El elefante en una habitación que visualizó Krylov en 'El hombre inquisitivo', y que no sabemos si se negó a hablar de él (aunque cabe suponer que no, puesto que la metáfora la recogieron luego Dostoievski y Twain), ha hecho fortuna como expresión popular en el campo de la psicología para referirse a la elusión consciente de un problema. Es decir, dado que es imposible no ver que hay un elefante en la habitación, si nadie dice nada es porque lo están evitando. Esta metáfora, que suele aplicarse al análisis de problemas ocultos, pero no tanto, en las relaciones personales, se ha trasladado también al campo de la economía.

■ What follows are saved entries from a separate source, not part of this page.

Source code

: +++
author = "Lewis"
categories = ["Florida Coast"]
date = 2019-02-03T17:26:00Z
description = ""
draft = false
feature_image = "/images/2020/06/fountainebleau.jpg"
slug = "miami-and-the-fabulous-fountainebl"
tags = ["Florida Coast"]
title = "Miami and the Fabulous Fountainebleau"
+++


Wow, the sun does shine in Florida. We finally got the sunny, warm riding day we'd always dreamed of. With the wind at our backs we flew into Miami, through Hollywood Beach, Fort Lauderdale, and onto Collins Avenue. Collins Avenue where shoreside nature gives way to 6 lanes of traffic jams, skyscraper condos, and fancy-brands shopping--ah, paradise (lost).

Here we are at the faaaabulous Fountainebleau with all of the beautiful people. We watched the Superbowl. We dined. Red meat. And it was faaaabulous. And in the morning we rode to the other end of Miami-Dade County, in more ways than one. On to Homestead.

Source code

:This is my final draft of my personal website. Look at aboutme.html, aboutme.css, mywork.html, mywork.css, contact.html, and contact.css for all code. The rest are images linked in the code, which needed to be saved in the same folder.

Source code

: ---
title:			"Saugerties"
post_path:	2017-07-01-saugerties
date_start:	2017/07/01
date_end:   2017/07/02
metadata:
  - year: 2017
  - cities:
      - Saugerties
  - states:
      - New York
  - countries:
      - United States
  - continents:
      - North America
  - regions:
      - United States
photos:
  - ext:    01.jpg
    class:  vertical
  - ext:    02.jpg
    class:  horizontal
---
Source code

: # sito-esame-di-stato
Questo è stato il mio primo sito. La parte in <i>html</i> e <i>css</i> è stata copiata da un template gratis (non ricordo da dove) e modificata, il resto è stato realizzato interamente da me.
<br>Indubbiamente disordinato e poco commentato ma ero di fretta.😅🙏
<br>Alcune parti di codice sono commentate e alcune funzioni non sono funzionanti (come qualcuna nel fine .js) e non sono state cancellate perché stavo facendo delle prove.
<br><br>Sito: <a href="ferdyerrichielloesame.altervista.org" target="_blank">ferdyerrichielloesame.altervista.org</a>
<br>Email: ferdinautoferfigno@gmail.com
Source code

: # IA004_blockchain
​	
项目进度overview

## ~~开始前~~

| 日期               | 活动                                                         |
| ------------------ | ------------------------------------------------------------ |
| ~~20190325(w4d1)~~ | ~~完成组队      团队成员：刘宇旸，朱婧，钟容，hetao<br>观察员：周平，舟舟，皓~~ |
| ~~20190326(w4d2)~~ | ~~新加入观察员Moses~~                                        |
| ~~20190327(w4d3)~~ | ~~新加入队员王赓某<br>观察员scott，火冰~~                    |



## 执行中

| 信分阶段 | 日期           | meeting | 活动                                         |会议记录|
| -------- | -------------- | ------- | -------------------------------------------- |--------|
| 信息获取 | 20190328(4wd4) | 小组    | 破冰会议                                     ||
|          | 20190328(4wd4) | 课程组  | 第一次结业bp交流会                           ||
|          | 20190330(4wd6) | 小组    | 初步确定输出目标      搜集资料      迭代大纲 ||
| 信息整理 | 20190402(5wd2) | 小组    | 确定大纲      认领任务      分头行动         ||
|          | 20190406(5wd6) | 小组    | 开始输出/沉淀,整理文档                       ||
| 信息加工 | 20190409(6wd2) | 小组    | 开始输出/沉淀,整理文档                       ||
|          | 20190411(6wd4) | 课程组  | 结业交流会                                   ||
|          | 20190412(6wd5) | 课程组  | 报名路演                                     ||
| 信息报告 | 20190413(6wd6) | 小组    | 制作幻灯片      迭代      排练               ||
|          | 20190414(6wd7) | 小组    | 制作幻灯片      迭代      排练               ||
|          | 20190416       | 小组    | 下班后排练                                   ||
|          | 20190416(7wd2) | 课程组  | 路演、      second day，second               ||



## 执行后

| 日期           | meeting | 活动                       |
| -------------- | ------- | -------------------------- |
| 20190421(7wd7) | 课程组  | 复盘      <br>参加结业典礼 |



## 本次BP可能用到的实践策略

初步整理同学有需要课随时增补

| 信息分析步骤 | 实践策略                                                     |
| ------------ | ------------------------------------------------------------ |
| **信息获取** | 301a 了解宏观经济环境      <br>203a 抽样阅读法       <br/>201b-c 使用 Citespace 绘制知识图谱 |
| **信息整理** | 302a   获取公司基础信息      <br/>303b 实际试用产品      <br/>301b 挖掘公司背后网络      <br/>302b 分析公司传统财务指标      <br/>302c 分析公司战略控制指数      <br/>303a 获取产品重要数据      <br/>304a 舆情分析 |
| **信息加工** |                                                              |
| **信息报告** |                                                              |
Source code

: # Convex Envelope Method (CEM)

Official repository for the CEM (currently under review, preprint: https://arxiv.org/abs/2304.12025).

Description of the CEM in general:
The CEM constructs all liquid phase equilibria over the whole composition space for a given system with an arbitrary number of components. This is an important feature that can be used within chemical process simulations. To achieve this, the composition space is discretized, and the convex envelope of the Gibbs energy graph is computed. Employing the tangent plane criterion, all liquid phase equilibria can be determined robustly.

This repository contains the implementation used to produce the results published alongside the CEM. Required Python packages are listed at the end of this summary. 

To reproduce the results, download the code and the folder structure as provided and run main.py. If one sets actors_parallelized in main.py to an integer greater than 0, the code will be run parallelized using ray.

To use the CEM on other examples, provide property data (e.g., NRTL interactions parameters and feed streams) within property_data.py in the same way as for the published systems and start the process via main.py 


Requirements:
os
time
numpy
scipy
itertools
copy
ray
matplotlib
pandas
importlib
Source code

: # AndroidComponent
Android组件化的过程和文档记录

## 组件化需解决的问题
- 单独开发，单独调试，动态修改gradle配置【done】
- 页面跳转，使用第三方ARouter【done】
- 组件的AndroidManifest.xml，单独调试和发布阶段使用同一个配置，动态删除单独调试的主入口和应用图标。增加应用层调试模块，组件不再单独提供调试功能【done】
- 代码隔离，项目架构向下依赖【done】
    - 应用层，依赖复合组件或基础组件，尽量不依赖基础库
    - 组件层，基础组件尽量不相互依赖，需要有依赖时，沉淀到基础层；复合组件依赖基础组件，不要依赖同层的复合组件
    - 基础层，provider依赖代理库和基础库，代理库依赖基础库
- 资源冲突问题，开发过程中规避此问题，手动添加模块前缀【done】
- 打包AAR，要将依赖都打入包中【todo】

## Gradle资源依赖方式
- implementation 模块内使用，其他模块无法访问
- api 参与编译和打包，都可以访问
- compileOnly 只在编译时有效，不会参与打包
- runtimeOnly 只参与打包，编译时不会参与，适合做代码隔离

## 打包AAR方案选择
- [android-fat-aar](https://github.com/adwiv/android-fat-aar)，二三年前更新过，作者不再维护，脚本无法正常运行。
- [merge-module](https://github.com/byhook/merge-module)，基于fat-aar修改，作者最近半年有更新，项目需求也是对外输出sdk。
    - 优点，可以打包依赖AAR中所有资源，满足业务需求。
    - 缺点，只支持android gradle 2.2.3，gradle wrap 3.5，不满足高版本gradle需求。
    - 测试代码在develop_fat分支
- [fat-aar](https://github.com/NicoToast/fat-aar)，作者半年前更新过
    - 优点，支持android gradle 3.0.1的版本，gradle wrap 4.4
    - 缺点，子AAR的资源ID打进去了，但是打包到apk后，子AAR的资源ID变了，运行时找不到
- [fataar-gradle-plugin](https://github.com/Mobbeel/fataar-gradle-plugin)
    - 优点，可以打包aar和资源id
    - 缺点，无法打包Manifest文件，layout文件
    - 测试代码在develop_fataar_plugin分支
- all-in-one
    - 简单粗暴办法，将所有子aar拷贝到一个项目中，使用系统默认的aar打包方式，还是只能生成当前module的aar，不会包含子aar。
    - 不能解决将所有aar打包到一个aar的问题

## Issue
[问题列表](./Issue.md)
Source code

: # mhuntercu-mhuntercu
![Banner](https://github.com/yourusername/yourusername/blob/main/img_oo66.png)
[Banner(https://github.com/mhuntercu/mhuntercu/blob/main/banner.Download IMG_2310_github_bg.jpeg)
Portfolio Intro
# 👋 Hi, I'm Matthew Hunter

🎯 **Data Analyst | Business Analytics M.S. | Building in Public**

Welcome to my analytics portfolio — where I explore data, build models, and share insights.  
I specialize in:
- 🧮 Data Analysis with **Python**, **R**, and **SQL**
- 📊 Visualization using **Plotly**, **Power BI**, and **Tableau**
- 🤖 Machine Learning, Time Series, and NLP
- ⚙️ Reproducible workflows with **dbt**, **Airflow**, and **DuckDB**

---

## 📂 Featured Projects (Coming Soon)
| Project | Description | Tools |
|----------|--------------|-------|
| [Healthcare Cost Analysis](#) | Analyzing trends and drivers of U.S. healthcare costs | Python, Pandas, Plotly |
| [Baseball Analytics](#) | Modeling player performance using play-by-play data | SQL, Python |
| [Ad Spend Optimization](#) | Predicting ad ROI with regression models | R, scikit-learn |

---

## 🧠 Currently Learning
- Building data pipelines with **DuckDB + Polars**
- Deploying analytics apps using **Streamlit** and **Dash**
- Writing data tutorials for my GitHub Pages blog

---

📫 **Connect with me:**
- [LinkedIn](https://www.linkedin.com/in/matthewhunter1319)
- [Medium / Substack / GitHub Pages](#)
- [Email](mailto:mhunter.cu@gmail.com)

Cierto es que en la mayoría de las ocasiones los economistas se dedican, como decía con retranca mi profesor de Economía en la Universidad de Alicante, a explicar a posteriori por qué fallan sus predicciones, pero en la actual coyuntura hay un puñado de elefantes (están cerca de ser una manada) que se nos están colando por las ventanas y nos negamos una y otra vez a hablar de ellos. En realidad, estamos colaborando activa y animosamente en generar la necesidad de explicar luego por qué las cosas no salieron como estaban previstas. Dado que no hablamos de ellos, no nos sentimos obligados a hacer nada al respecto, y los elefantes harán lo que hacen los elefantes cuando entran en una habitación, sea esta o no una cacharrería.
Uno de los paquidermos más grandes de nuestro cuarto se llama moratoria concursal. Un Gobierno que cree que para evitar los despidos basta con prohibirlos en un decreto (un pensamiento mágico que la realidad se ha encargado de tumbar, como nos contaba Alberto López en este interesante artículo hace unos días) ha decidido hacer otro tanto en el caso de los concursos de acreedores. Si no obligamos a las empresas en problemas a declararse en concurso, nadie lo hará. Problema resuelto, que pase la próxima crisis.
Lo realmente triste del asunto es que el concurso de acreedores, un nombre mucho menos inquietante que la antigua 'suspensión de pagos', se ideó precisamente para que las empresas con problemas puntuales pero con un modelo de negocio sólido (o una idea para conseguirlo plasmada en el plan de viabilidad) tuvieran una oportunidad de salir adelante, en vez de sucumbir a una tensión puntual de caja. El concurso no se pide, o no debería, cuando ya no se puede hacer nada por la empresa y simplemente queda cerrarla, sino precisamente para evitar llegar a ese punto e intentar salvarla antes. La moratoria concursal, desde este prisma, se anula a sí misma: si la empresa es solvente más allá de una tensión puntual provocada por la pandemia, no debería temer pedir el concurso (es más, debería estar ansiosa por hacerlo). Y si el problema de la empresa va más allá de la covid, el concurso o la ausencia del mismo no va a cambiar nada.
La premisa es falsa. Todos estos meses con la obligación de pedir el concurso cuando se conoce la insolvencia de la empresa (dos meses) suspendida no solo no habrán salvado a ninguna mercantil con problemas derivados de la pandemia, sino que han permitido sobrevivir artificialmente a un puñado de lo que se ha dado en llamar 'empresas zombis'. Empresas que, como deberían haber quebrado de forma natural hace un año y no se permitió, van a arrastrar consigo a un montón de proveedores y clientes que han seguido trabajando con ellas sin saberse el niño de El sexto sentido. Si el 14 de marzo se prorroga la moratoria, solo conseguiremos que el elefante siga ganando peso antes de abrir la puerta de nuestra habitación.
No lo digo yo, lo dicen un informe del Banco de España y todos los expertos en la materia que ha consultado este diario en los últimos meses. Dado que es imposible que no lo vean, ¿hablamos ya del elefante?